See this Previous Post for how to setup an environment for integrating a runtime system written in C with a compiler for a simple language written in Haskell.

So now I can define arbitrary functions in C and use them in the compiler to power high-level constructs. A good first project to get my feet wet is a garbage collector. This only really needs allocation and free primitives from the OS and shouldn’t require much of a change in the AST I’ve borrowed from Kaleidoscope. A good guide for some design decisions is the entry in AOSA about GHC, which is an excellent resource for understanding how the runtime system works for a production quality language.

Defining the API

First, lets get the garbage collector API locked down. That will make it easy to focus on the implementation and integrating it with the compiler later. I really shouldn’t have to justify that though, writing code without planning makes for rubbish design and I want nothing to do with it.

I am going to define this at 2 levels. The lower level is a block-based memory allocator, which just keeps track of a pool of groups of blocks which can be allocated and freed.
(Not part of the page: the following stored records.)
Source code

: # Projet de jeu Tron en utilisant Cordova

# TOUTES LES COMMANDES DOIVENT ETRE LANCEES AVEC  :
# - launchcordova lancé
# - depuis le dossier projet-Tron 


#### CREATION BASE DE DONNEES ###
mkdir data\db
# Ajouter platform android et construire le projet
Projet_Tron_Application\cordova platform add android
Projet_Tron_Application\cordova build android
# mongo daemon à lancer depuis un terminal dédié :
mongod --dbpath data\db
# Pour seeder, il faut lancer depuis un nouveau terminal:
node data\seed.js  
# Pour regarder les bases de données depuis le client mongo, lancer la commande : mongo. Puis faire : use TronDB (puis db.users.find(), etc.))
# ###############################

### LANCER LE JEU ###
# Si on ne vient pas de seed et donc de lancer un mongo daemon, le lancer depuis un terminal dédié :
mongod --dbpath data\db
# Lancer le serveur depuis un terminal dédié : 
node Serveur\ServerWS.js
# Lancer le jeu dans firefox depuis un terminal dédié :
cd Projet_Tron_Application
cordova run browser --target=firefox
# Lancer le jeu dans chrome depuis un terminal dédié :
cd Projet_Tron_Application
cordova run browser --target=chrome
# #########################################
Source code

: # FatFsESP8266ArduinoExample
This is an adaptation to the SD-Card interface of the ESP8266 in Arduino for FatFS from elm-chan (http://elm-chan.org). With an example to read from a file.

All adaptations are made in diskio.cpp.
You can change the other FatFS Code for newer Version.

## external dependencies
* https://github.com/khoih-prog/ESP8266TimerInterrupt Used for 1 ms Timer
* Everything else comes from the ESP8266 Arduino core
Very simple, hopefully very achievable.

/**
 * Objects are to be allocated as groups of blocks of memory.
 *
 * Define a struct to describe a block.
 */
typedef struct bdescr_ {
  
  // The memory location of the block
  void *              start;

  // The next block in the group (can be null)
  struct bdescr_ *    link;
} bdescr;

/**
 * Public methods
 */
// Initialises the GC pool
void gc_pool_init();

// Allocates a group, returning a pointer to the block at the start
bdescr * alloc_group(int n);

// Removes a group from the memory pool
void free_group(bdescr * p);

This is loosely based off the design of GHCs garbage collector. On top of this, we can then define more specific methods for allocating types of objects, extending the size of existing objects and running the garbage collector algorithm. I’ll start with just the implementation for arrays. The compiler should be able to use this to manage dynamically resized arrays at runtime.

typedef struct array_ {
  
  int            length;

  bdescr *       data;
} array;

void gc_init();
void gc_run();

array * alloc_array(int length);
void resize_array(array * arr, int length);

Test Cases

Now that I’ve dreamt up an API for my garbage collector, I’ll come up with some basic tests to validate the common use cases. These will help verify the implementation is correct as well as informing how it can be integrated with the compiler. It makes sense to test that the low-level API functions correctly, before building the higher level API on top of it.

Low level

Execising the low-level API is as simple as allocating and deallocating some groups of memory and checking that the expected amount of memory is allocated and accounted for.

int main () {
  gc_pool_init();

  bdescr * blockA = alloc_group(5);
  // Print memory usage = 5
  bdescr * blockB = alloc_group(11);
  // Print memory usage = 16

  free_group(blockA);
  // Print memory usage = 5
  free_group(blockB);
  // Print memory usage = 0
}

High level

The high-level array based API can be put through the motions by allocating an array, resizing it, letting it fall out of scope and then running the GC algorithm.

int main() {
  gc_init();

  do_allocs();

  gc_run();
  // Print memory usage = 0 (xs is out of scope, so is freeable)
}

void do_allocs() {  
  array * xs = alloc_array(32);
  // Print memory usage = 32

  resize_array(xs, 64);
  // Print memory usage = 64

  gc_run();
  // Print memory usage = 64 (as xs is still in scope)
}

Where to from here

The implementation of the low-level API should be relatively straightforward as it is just a bunch of pointer-gymnastics and some bookkeeping. The high-level API has me a bit more intimidated but that’s the point isn’t it? I’ll tackle both in further posts, wish me luck!